Mateusz Bagiński comments on evhub’s Shortform

Mateusz Bagiński Jan 8, 2025, 11:28 AM
2 points
−3
1. Introduce third-party mission alignment red teaming.
Anthropic should invite external parties to scrutinize and criticize Anthropic’s instrumental policy and specific actions based on whether they are actually advancing Anthropic’s stated mission, i.e. safe, powerful, and beneficial AI.
Tentatively, red-teaming parties might include other AI labs (adjusted for conflict of interest in some way?), as well as AI safety/alignment/risk-mitigation orgs: MIRI, Conjecture, ControlAI, PauseAI, CEST, CHT, METR, Apollo, CeSIA, ARIA, AI Safety Institutes, Convergence Analysis, CARMA, ACS, CAIS, CHAI, &c.
For the sake of clarity, each red team should provide a brief on their background views (something similar to MIRI’s Four Background Claims).
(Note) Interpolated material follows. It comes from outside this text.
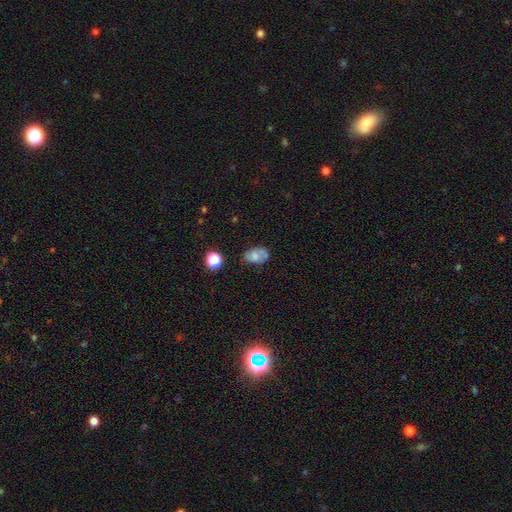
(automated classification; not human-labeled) This appears to be a smooth galaxy with no disk features (60%) that is in between round and cigar-shaped (82%). Merging: none (57%).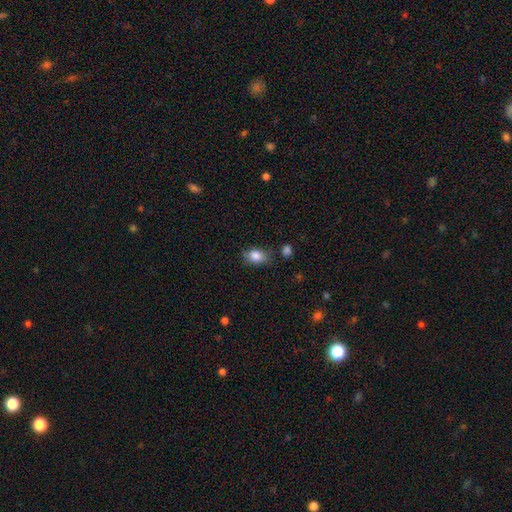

Along with their criticisms, red teams would be encouraged to propose somewhat specific changes, possibly ordered by magnitude, with something like “allocate marginally more funding to this” being a small change and “pause AGI development completely” being a very big change. Ideally, they should avoid making suggestions that include the possibility of making a small improvement now that would block a big improvement later (or make it more difficult).
Since Dario seems to be very interested in “race to the top” dynamics: if this mission alignment red-teaming program successfully signals well about Anthropic, other labs should catch up and start competing more intensely to be evaluated as positively as possible by third parties (“race towards safety”?).
It would also be good to have a platform where red teams can converse with Anthropic, as well as with each other, and the logs of their back-and-forth are published to be viewed by the public.
Anthropic should commit to taking these criticisms seriously. In particular, given how large the stakes are, they should commit to taking something like “many parties believe that Anthropic in its current form might be net-negative, even increasing the risk of extinction from AI” as a reason to pause or slow down, even if that’s contrary to their inside view.
2. Anthropic should make an explicit statement about its infohazard policy.
This statement should include how Anthropic thinks about and how it handles doing and publishing research that advances AGI development and doesn’t benefit safety/alignment/x-risk reduction to an extent sufficient to offset its contribution to (likely unsafe by default) AGI development.